* _Exercise prompt_
Search the data below, and report every line in which "grosime" occurs.

________________________________________

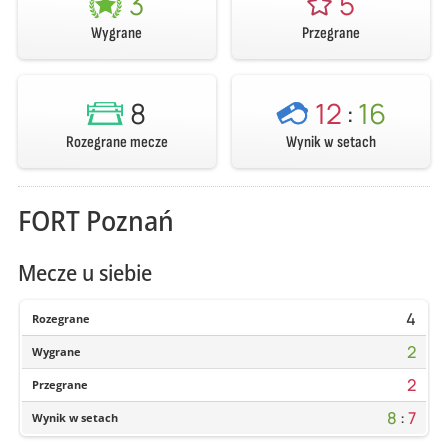
3
5
Wygrane
Przegrane
8
12
:
16
Rozegrane mecze
Wynik w setach
FORT Poznań
Mecze u siebie
4
Rozegrane
2
Wygrane
2
Przegrane
8
:
7
Wynik w setach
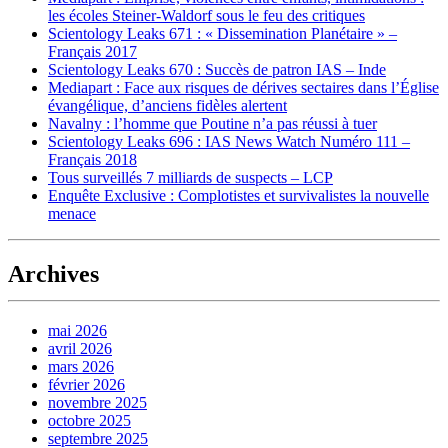
les écoles Steiner-Waldorf sous le feu des critiques
Scientology Leaks 671 : « Dissemination Planétaire » –
Français 2017
Scientology Leaks 670 : Succès de patron IAS – Inde
Mediapart : Face aux risques de dérives sectaires dans l’Église
évangélique, d’anciens fidèles alertent
Navalny : l’homme que Poutine n’a pas réussi à tuer
Scientology Leaks 696 : IAS News Watch Numéro 111 –
Français 2018
Tous surveillés 7 milliards de suspects – LCP
Enquête Exclusive : Complotistes et survivalistes la nouvelle
menace
Archives
mai 2026
avril 2026
mars 2026
février 2026
novembre 2025
octobre 2025
septembre 2025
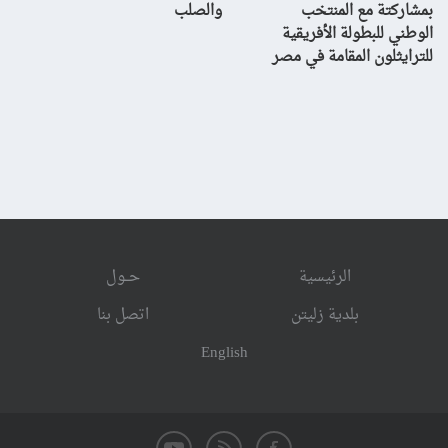
بمشاركتة مع المنتخب
والصلب
الوطني للبطولة الأفريقية
للترايثلون المقامة في مصر
الرئيسية
حــول
بلدية زليتن
اتصل بنا
English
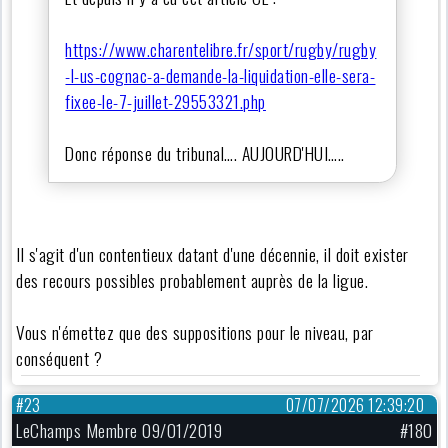
https://www.charentelibre.fr/sport/rugby/rugby
-l-us-cognac-a-demande-la-liquidation-elle-sera-
fixee-le-7-juillet-29553321.php
Donc réponse du tribunal…. AUJOURD'HUI…..
Il s'agit d'un contentieux datant d'une décennie, il doit exister
des recours possibles probablement auprès de la ligue.
Vous n'émettez que des suppositions pour le niveau, par
conséquent ?
#23
07/07/2026 12:39:20
LeChamps Membre 09/01/2019
#180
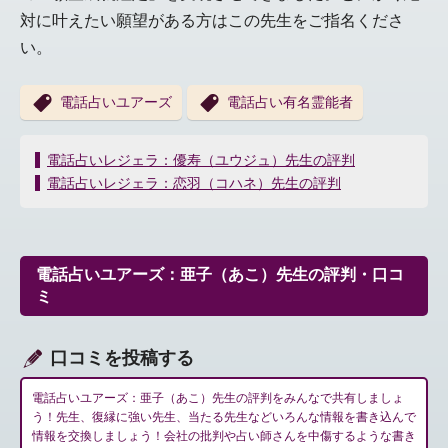
対に叶えたい願望がある方はこの先生をご指名くださ
い。
電話占いユアーズ
電話占い有名霊能者
投
電話占いレジェラ：優寿（ユウジュ）先生の評判
稿
電話占いレジェラ：恋羽（コハネ）先生の評判
ナ
ビ
ゲ
ー
電話占いユアーズ：亜子（あこ）先生の評判・口コ
シ
ミ
ョ
ン
口コミを投稿する
電話占いユアーズ：亜子（あこ）先生の評判をみんなで共有しましょ
う！先生、復縁に強い先生、当たる先生などいろんな情報を書き込んで
情報を交換しましょう！会社の批判や占い師さんを中傷するような書き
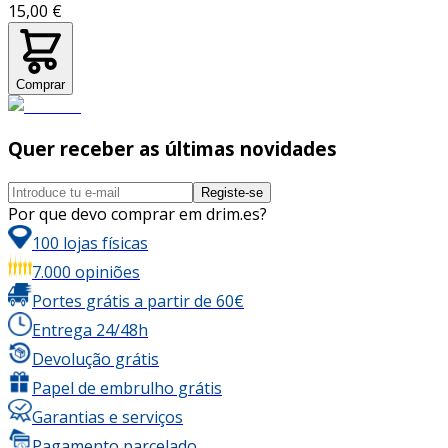
15,00 €
Comprar
Quer receber as últimas novidades
Registe-se
Por que devo comprar em drim.es?
100 lojas físicas
7.000 opiniões
Portes grátis a partir de 60€
Entrega 24/48h
Devolução grátis
Papel de embrulho grátis
Garantias e serviços
Pagamento parcelado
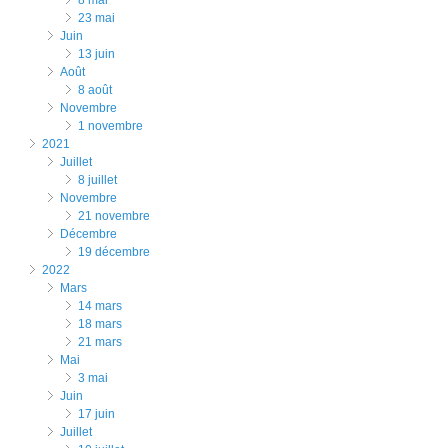
23 mai
juin
13 juin
août
8 août
novembre
1 novembre
2021
juillet
8 juillet
novembre
21 novembre
décembre
19 décembre
2022
mars
14 mars
18 mars
21 mars
mai
3 mai
juin
17 juin
juillet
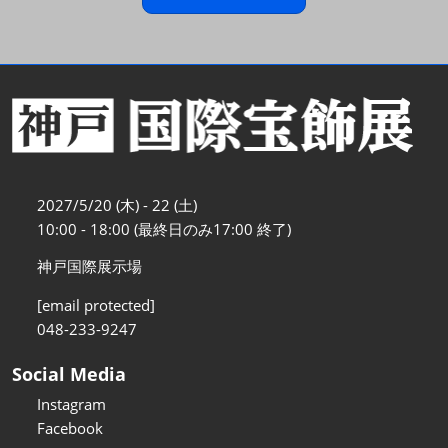
2027/5/20 (木) - 22 (土)
10:00 - 18:00 (最終日のみ17:00 終了)
神戸国際展示場
[email protected]
048-233-9247
Social Media
Instagram
Facebook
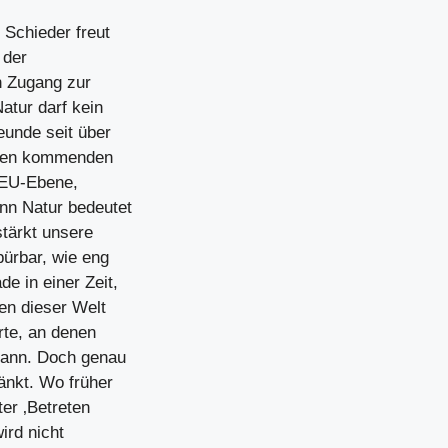
 Schieder freut
 der
n Zugang zur
atur darf kein
eunde seit über
 den kommenden
f EU-Ebene,
nn Natur bedeutet
stärkt unsere
ürbar, wie eng
e in einer Zeit,
en dieser Welt
rte, an denen
kann. Doch genau
änkt. Wo früher
er ‚Betreten
ird nicht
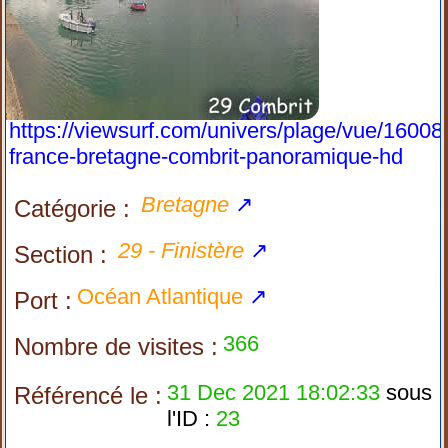
https://viewsurf.com/univers/plage/vue/16008
france-bretagne-combrit-panoramique-hd
Bretagne
↗
Catégorie :
29 - Finistère
↗
Section :
Océan Atlantique
↗
Port :
366
Nombre de visites :
31 Dec 2021 18:02:33
sous
Référencé le :
l'ID :
23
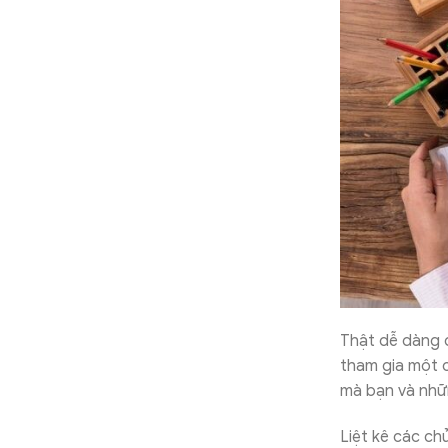
Thật dễ dàng 
tham gia một c
mà bạn và nhữ
Liệt kê các ch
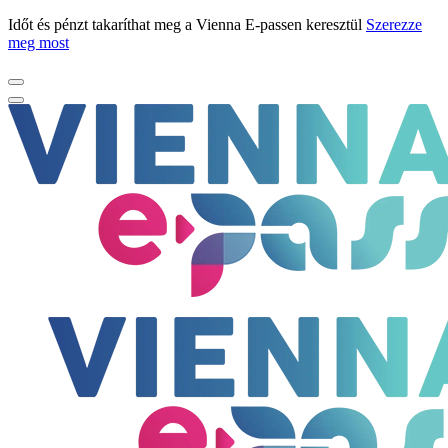
Időt és pénzt takaríthat meg a Vienna E-passen keresztül
Szerezze
meg most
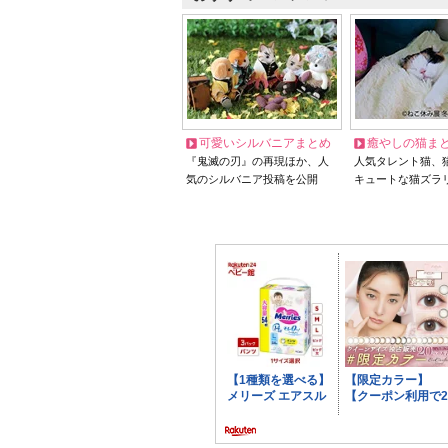
可愛いシルバニアまとめ
癒やしの猫ま
『鬼滅の刃』の再現ほか、人
人気タレント猫、
気のシルバニア投稿を公開
キュートな猫ズラ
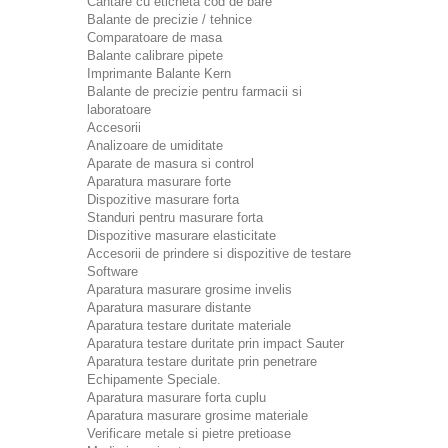
Cantare cu eticheta cod de bare
Balante de precizie / tehnice
Comparatoare de masa
Balante calibrare pipete
Imprimante Balante Kern
Balante de precizie pentru farmacii si
laboratoare
Accesorii
Analizoare de umiditate
Aparate de masura si control
Aparatura masurare forte
Dispozitive masurare forta
Standuri pentru masurare forta
Dispozitive masurare elasticitate
Accesorii de prindere si dispozitive de testare
Software
Aparatura masurare grosime invelis
Aparatura masurare distante
Aparatura testare duritate materiale
Aparatura testare duritate prin impact Sauter
Aparatura testare duritate prin penetrare
Echipamente Speciale.
Aparatura masurare forta cuplu
Aparatura masurare grosime materiale
Verificare metale si pietre pretioase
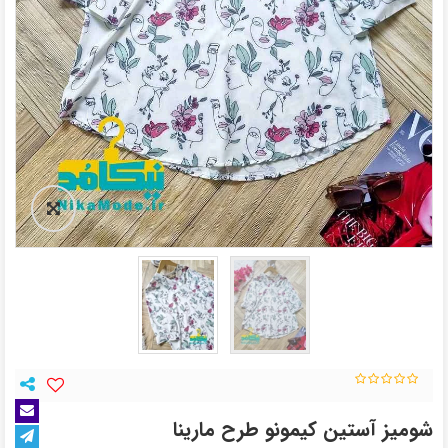
شومیز آستین کیمونو طرح مارینا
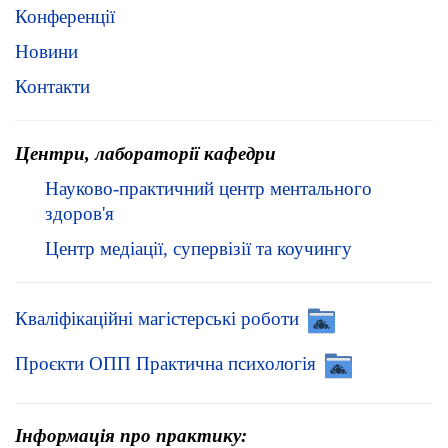
Конференції
Новини
Контакти
Центри, лабораторії кафедри
Науково-практичний центр ментального
здоров'я
Центр медіації, супервізії та коучингу
Кваліфікаційні магістерські роботи
Проєкти ОПП Практична психологія
Інформація про практику:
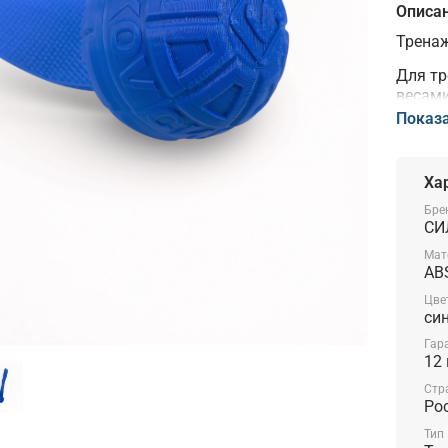
Описа
Тренаж
Для тр
весами
после 
Показ
борьбу
Диамет
Ха
лямки 
Бре
СИ
Произв
Мат
AB
Цве
си
Гар
12
Стр
Ро
Тип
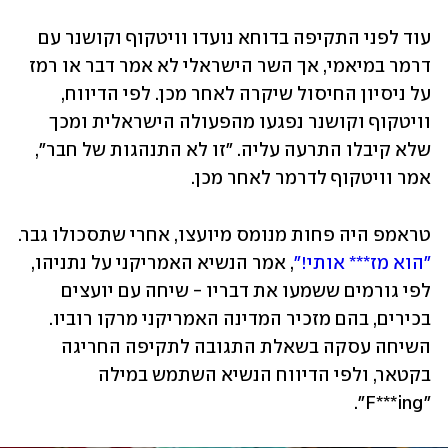
עוד לפני התקיפה בדוחא נועדו וויטקוף וקושנר עם 
דרמר במיאמי, אך השר הישראלי לא אמר דבר או רמז 
על ניסיון החיסול שיקרה לאחר מכן. לפי הדיווח, 
וויטקוף וקושנר נפגעו מהפעולה הישראלית ומכך 
שלא קיבלו התרעה עליה. "זו לא התנהגות של חבר", 
אמר וויטקוף לדרמר לאחר מכן.
טראמפ היה פחות מנומס מיועצו, אחרי שתסכולו גבר. 
"הוא מז*** אותי!"
, אמר הנשיא האמריקני על נתניהו, 
לפי גורמים ששמעו את דבריו - שיחה עם יועצים 
בכירים, בהם מזכיר המדינה האמריקני מרקו רוביו. 
השיחה עסקה בשאלת התגובה לתקיפה החריגה 
בקטאר, ולפי הדיווח הנשיא השתמש במילה 
"F***ing".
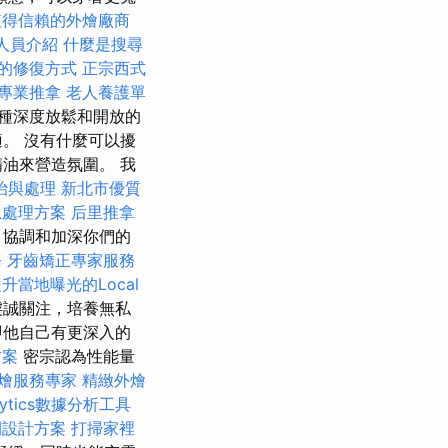
值得信賴的外燴廠商
人員介紹
什麼是搜尋
的修復方式
正宗西式
專業推拿
老人養護單
種深度放鬆和開放的
。 沒有什麼可以擾
油來營造氛圍。 我
治與處理
新北市優質
急處理方案
后里推拿
、協調和加深你們的
務
牙齒矯正專家服務
升當地曝光的Local
虔誠關注，培養無私
即他自己有更深入的
方案
密宗認為性能量
燴服務專家
精緻外燴
alytics數據分析工具
間設計方案
打掃家裡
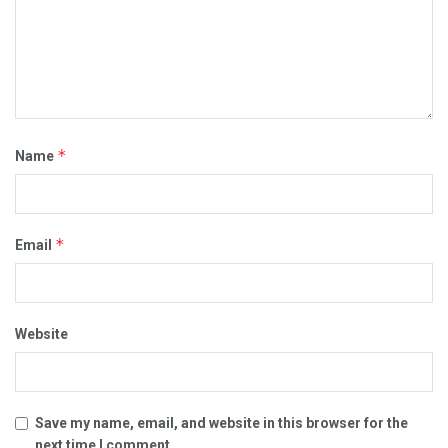
*
Name
*
Email
Website
Save my name, email, and website in this browser for the
next time I comment.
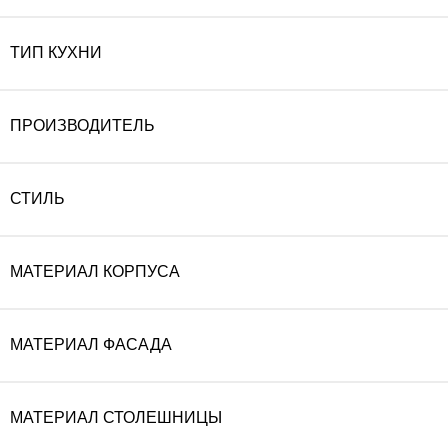
ТИП КУХНИ
ПРОИЗВОДИТЕЛЬ
СТИЛЬ
МАТЕРИАЛ КОРПУСА
МАТЕРИАЛ ФАСАДА
МАТЕРИАЛ СТОЛЕШНИЦЫ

________________________________________

* _Solution for this task_
Aparatura masurare grosime invelis
Aparatura masurare grosime materiale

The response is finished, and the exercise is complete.